Aim of the task: State how many lines in the records below contain the string "นโยบายการพ", and give nothing besides that number.

[Page-level text extractions]
*-*-*
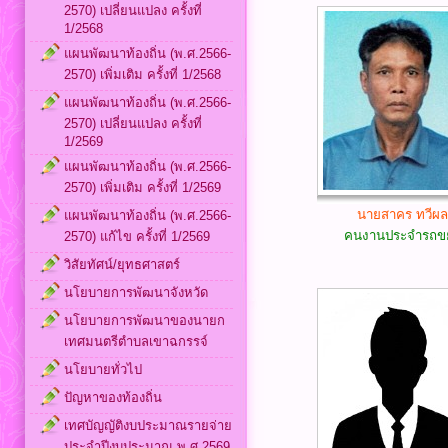
2570) เปลี่ยนแปลง ครั้งที่
1/2568
แผนพัฒนาท้องถิ่น (พ.ศ.2566-
2570) เพิ่มเติม ครั้งที่ 1/2568
แผนพัฒนาท้องถิ่น (พ.ศ.2566-
2570) เปลี่ยนแปลง ครั้งที่
1/2569
แผนพัฒนาท้องถิ่น (พ.ศ.2566-
2570) เพิ่มเติม ครั้งที่ 1/2569
นายสาคร ทวีผ
แผนพัฒนาท้องถิ่น (พ.ศ.2566-
คนงานประจำรถข
2570) แก้ไข ครั้งที่ 1/2569
วิสัยทัศน์/ยุทธศาสตร์
นโยบายการพัฒนาจังหวัด
นโยบายการพัฒนาของนายก
เทศมนตรีตำบลเขาฉกรรจ์
นโยบายทั่วไป
ปัญหาของท้องถิ่น
เทศบัญญัติงบประมาณรายจ่าย
ประจำปีงบประมาณ พ.ศ.2569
*-*-*
Solved problem: 2